A girl sat at a desk in a small third-story room of Dr. Charles Burney's house in London, writing as rapidly as her quill-pen could travel over the paper. It was a December afternoon, and the light was not very bright, so that she had to lean far forward until the end of her nose almost touched the tip of her pen. Now and then a smile would cross her lips or she would stop a moment to reread a sentence or two and nod her head, but for the most part she kept steadily on, very much in earnest in what she was doing. On one corner of the desk lay a pile of finished manuscript, showing that she must have been at this work for many days. As a matter of fact she had come up to this small spare room every afternoon for a month and written until it was too dark for her to see.
Presently another girl came tiptoeing up the stairs, paused a moment at the door, and then stole quietly into the room. Without a word she crossed over to an old sofa on the other side of the room, and sat down upon it. The writer went on driving her quill-pen across the paper. Some five minutes later the quill stuck and sent a shower of ink-blots in all directions. "There, my pen's stubbed its toe again," said the writer, sitting up straight. "I'd better let it rest itself a while."
"Oh, Fanny," exclaimed the girl on the sofa, "do tell me what's happening to dear Caroline Evelyn now."
The authoress laid down her pen and tilted back in her chair. "The funniest things have been happening to her lately, Susan. I laughed until I cried. A young man named Lord Farringfield fell in love with her. He was very good-looking, with light curly hair, and she thought she liked him very much. He made her an offer of marriage in her father's garden, when suddenly a wind came up and blew off his wig. He looked so funny without any hair that all she could think of to say was to offer him her handkerchief to cover his head, and that put him out so that he jumped up from his knees and stalked away. Later the gardener found the wig on the bough of an apple tree, but Caroline didn't dare send it to its owner and kept it on a little stand in her room to remind her of her first offer of marriage. Let me read it to you."
"Oh, do, Fanny," urged the younger sister.
The writer delved into the pile of papers and pulled out several. Then, with a preliminary chuckle, she began to read.
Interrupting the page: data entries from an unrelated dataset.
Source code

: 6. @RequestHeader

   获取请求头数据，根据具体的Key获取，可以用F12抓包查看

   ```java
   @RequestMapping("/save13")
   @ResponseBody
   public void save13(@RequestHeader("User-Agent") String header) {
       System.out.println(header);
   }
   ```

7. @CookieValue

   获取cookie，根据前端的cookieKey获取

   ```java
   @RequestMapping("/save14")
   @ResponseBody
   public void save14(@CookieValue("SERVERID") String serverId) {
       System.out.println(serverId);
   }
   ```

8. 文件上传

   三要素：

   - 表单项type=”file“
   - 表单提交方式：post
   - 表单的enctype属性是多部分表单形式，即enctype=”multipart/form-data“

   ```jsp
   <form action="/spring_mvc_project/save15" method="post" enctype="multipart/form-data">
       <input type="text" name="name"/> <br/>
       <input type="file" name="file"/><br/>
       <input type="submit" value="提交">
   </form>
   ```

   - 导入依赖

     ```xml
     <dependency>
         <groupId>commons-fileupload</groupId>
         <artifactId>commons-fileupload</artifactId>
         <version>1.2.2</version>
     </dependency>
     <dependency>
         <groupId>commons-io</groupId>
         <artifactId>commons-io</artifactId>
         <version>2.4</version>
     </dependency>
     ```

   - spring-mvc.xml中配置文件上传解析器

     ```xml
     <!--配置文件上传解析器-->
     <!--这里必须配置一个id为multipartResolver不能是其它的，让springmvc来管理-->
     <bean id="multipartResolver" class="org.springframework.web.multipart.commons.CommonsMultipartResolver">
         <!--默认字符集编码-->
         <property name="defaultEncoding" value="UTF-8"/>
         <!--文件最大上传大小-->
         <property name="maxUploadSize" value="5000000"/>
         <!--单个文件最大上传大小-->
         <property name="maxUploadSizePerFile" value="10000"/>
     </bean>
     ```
At first she went smoothly enough, but after a while she began to laugh, and finally she had to stop and dry her eyes with a handkerchief. "He did look so ridiculous," she said. "Can't you see him there, saying, 'Oh, my adorable Caroline, wilt thou——' when whist! he claps his hands to his head, but his beautiful curls have gone?"
"Indeed I can," replied Susan, who was hugging herself and rocking on the sofa with appreciation. "However can you do it, Fanny? It seems to me each person in the story is funnier than the last."
"They don't start out funny," said the writer, "but after they've talked a little or walked about they begin to do funny things. Of course the hero and Caroline herself are quite serious. It's getting to be a big book. Just look." She opened a drawer of the desk and produced another pile of papers and laid them on top of those already on the table. "It's almost a full-sized novel now."
"It's beautiful," said Susan. "I don't know any book that's ever made me laugh and cry so much."
"Do you really think it's good?" Fanny turned about so as to face her sister. "I'll tell you something, Susan. I just had to write it. I couldn't help doing it, no matter how hard I tried."